Android UI Testing with Firebase

Chris Kudlack
Turo Engineering
Published in
3 min readApr 18, 2018

In the past few months, the Android team has been adding a suite of UI tests in order to achieve our goal of automated test coverage of the most crucial parts of the app. As the number of tests started growing, we began to realize that our current setup of a single machine in SF running a single device was no longer cutting it — we needed an upgrade.

Instead of trying to scale our setup locally in San Francisco, we decided to hand off the work of maintaining multiple build machines and Android devices to a third-party: Firebase. Firebase is a tool built by Google that provides a lot of useful features, from analytics and push notifications to app indexing and crash reporting.

What we were interested in was Firebase Test Lab. Test Lab allows us to run our UI tests on multiple devices, in parallel, with full debug logs and video of every UI test.

Firebase is very easy to use when running tests through its website, but we needed a solution that would allow us to connect the Firebase platform with our existing TeamCity build servers. And since there was no existing documentation about how to connect Firebase and TeamCity, we had to figure it all out on our own.

After reading through a ton of Google Cloud documentation, we were able to create a bash script that would automatically initialize the Firebase library on any of our TeamCity machines. Then, we simply needed build the application in TeamCity and to upload it to Firebase.

The process looks something like this:

All that firebasing set off the sprinklers. By Uncalno Tekno, licensed under Creative Commons 2.0

No, not like that. Like this:

  1. Pull Request is created
  2. TeamCity builds the Android app apk and the test apk from that branch
  3. Both apks are uploaded to Firebase
  4. When Firebase finishes running our tests, the results are stored in TeamCity
  5. Status is reported to GitHub

We can easily customize the device orientation, type of device, and the OS version through the command line when we upload our apks:

gcloud beta test android run
— orientations portrait
— os-version-ids 19,23
— device-ids mako,herolte
— results-bucket test-lab-turoandroid-102
— app app/build/outputs/apk/app-legacy-debug.apk
— test app/build/outputs/apk/app-legacy-debug-androidTest.apk

Previously, UI tests could only run on one machine. Whenever a pull request was merged and the new set of merge tests were started, you might have to wait hours until your test even started. Now, there are 35 machines that can run our UI tests simultaneously. And as we all are well aware, parallel >>>>> sequential.

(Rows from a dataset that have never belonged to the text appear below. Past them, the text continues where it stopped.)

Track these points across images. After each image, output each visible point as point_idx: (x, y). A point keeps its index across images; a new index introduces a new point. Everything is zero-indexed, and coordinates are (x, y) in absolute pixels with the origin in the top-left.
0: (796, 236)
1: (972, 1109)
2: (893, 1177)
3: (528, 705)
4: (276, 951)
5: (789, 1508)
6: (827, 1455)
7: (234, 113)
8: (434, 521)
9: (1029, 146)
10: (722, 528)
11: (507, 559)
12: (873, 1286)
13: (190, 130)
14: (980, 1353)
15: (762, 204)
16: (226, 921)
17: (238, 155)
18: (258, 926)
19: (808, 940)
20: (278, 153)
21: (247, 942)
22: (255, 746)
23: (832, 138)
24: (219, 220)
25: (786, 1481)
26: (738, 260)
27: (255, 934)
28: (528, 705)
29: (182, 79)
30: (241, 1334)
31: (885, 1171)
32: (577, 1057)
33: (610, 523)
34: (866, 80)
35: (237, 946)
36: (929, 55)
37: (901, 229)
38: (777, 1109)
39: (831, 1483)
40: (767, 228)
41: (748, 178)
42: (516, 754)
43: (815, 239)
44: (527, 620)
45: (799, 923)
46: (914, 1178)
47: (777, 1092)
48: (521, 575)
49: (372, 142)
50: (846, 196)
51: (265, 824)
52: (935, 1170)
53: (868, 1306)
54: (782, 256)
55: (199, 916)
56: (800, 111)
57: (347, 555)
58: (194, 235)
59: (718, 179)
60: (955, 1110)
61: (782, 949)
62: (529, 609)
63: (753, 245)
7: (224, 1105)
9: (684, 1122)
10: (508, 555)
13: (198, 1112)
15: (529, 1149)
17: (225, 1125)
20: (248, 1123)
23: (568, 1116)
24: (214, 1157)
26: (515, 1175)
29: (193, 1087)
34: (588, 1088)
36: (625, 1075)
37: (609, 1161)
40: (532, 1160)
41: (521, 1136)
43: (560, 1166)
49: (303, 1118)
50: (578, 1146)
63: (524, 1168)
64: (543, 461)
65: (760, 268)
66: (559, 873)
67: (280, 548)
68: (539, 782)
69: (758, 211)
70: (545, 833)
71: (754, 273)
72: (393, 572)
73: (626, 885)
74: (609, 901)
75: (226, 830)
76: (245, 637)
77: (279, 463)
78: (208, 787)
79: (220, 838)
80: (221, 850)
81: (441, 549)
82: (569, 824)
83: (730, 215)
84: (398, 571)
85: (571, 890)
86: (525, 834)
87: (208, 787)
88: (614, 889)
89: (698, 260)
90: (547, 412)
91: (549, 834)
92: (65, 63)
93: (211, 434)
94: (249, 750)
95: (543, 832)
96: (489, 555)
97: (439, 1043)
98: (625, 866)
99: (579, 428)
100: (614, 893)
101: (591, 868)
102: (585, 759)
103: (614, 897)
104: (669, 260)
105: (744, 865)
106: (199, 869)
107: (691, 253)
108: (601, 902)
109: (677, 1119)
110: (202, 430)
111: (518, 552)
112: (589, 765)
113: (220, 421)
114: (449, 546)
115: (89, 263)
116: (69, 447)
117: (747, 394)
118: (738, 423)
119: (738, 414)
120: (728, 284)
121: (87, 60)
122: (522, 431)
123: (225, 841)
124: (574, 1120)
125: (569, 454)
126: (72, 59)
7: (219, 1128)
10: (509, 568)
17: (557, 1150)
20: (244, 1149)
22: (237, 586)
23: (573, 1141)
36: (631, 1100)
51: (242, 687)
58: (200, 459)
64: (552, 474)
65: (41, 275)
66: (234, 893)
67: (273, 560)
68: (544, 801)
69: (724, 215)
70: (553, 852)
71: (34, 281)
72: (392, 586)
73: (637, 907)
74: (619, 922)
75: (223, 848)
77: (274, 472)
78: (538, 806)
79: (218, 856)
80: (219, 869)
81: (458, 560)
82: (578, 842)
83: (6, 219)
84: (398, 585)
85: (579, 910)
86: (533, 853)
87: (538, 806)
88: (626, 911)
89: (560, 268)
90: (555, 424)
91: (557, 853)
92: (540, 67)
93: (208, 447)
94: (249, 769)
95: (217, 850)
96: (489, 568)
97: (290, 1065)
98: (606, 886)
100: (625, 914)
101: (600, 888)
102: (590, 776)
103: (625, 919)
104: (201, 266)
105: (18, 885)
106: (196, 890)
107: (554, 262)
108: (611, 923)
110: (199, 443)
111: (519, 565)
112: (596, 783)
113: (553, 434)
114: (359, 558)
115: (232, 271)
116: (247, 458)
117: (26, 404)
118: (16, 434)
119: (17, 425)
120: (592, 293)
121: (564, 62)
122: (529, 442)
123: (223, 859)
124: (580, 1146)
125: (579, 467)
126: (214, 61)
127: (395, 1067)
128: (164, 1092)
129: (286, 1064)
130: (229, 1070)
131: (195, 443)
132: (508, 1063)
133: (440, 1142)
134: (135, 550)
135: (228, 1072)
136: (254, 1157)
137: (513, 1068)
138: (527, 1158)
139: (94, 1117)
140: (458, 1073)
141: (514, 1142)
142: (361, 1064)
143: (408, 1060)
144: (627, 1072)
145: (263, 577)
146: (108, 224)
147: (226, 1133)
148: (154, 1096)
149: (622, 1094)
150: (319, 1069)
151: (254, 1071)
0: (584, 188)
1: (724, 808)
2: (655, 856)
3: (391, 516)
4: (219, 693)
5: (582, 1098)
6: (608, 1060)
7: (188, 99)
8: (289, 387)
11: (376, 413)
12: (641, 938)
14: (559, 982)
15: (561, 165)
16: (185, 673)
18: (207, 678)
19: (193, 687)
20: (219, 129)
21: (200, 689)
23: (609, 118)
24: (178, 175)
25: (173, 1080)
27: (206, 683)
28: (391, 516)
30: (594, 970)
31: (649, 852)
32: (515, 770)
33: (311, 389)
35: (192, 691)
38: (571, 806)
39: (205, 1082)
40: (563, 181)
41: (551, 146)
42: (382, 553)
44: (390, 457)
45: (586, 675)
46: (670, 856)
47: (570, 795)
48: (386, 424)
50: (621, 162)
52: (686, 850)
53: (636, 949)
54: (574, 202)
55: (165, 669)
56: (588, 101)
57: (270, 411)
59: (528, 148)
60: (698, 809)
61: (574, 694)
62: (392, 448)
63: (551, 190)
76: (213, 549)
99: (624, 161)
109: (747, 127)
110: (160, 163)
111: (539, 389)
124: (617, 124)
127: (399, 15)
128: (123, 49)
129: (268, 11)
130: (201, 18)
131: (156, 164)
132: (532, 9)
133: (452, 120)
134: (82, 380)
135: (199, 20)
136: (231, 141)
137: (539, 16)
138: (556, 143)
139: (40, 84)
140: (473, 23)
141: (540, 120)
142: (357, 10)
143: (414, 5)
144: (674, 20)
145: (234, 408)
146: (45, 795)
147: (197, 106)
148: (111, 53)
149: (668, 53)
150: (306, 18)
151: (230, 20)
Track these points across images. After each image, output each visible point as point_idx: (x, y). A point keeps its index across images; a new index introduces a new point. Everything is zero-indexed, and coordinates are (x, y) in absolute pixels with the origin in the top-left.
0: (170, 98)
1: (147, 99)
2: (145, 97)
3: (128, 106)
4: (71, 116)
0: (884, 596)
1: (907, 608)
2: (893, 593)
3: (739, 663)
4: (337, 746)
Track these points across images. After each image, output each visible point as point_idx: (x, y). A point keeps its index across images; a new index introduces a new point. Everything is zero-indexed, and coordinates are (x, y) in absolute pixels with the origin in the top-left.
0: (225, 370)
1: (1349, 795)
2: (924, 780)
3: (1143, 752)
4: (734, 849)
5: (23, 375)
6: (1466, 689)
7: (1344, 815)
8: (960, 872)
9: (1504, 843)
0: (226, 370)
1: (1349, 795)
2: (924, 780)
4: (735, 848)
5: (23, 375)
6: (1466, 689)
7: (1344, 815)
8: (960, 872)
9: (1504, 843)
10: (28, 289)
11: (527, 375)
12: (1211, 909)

Firebase’s verbose logging is also a huge help for us when trying to find the root of a test failure. Before Firebase, the process of finding the cause of a test flake was pretty much trial-and-error. Now with full device logging and video it’s cut down our test debugging time dramatically. All in all, Firebase Test Lab has made our testing process much faster and easier, and sets us up nicely for the future as we continue to add to our suite of tests.